WHAT YOU HAVE TO DO: Output each record below exactly as it stands, leaving out the pictures.

::::::::::

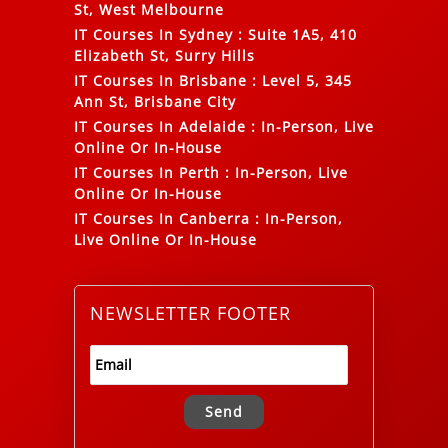
St, West Melbourne
IT Courses In Sydney
:
Suite 1A5, 410
Elizabeth St, Surry Hills
IT Courses In Brisbane
:
Level 5, 345
Ann St, Brisbane City
IT Courses In Adelaide
:
In-Person, Live
Online Or In-House
IT Courses In Perth
:
In-Person, Live
Online Or In-House
IT Courses In Canberra
:
In-Person,
Live Online Or In-House
NEWSLETTER FOOTER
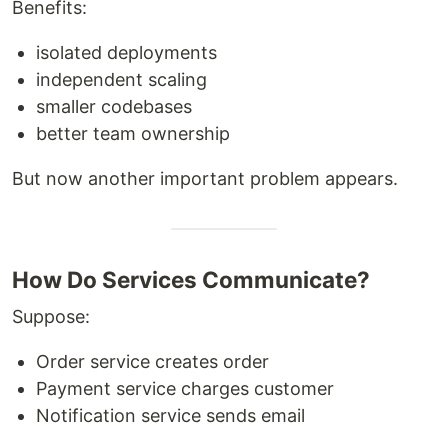
Benefits:
isolated deployments
independent scaling
smaller codebases
better team ownership
But now another important problem appears.
How Do Services Communicate?
Suppose:
Order service creates order
Payment service charges customer
Notification service sends email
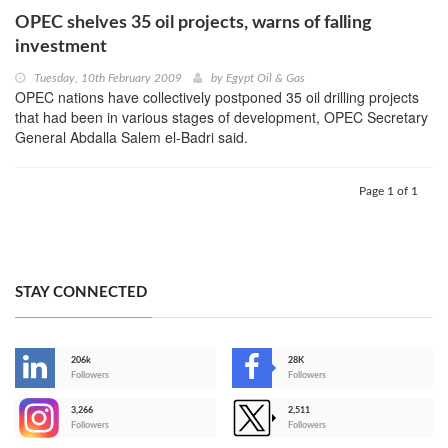
OPEC shelves 35 oil projects, warns of falling
investment
Tuesday, 10th February 2009
by
Egypt Oil & Gas
OPEC nations have collectively postponed 35 oil drilling projects
that had been in various stages of development, OPEC Secretary
General Abdalla Salem el-Badri said.
Page 1 of 1
STAY CONNECTED
206k
28K
-
Followers
Followers
3,266
2,511
-
Followers
Followers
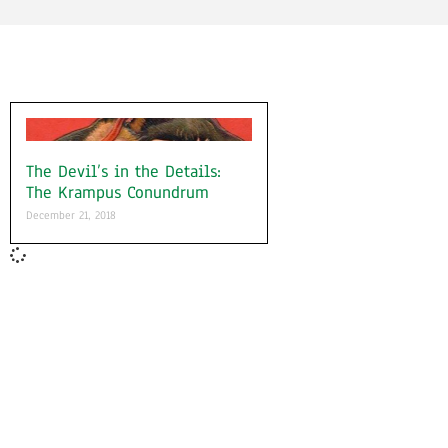
The Devil’s in the Details:
The Krampus Conundrum
December 21, 2018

::::::::::

ANSWER SECTION:
St, West Melbourne
IT Courses In Sydney
:
Suite 1A5, 410
Elizabeth St, Surry Hills
IT Courses In Brisbane
:
Level 5, 345
Ann St, Brisbane City
IT Courses In Adelaide
:
In-Person, Live
Online Or In-House
IT Courses In Perth
:
In-Person, Live
Online Or In-House
IT Courses In Canberra
:
In-Person,
Live Online Or In-House
NEWSLETTER FOOTER
Benefits:
isolated deployments
independent scaling
smaller codebases
better team ownership
But now another important problem appears.
How Do Services Communicate?
Suppose:
Order service creates order
Payment service charges customer
Notification service sends email
OPEC shelves 35 oil projects, warns of falling
investment
Tuesday, 10th February 2009
by
Egypt Oil & Gas
OPEC nations have collectively postponed 35 oil drilling projects
that had been in various stages of development, OPEC Secretary
General Abdalla Salem el-Badri said.
Page 1 of 1
STAY CONNECTED
206k
28K
-
Followers
Followers
3,266
2,511
-
Followers
Followers
The Devil’s in the Details:
The Krampus Conundrum
December 21, 2018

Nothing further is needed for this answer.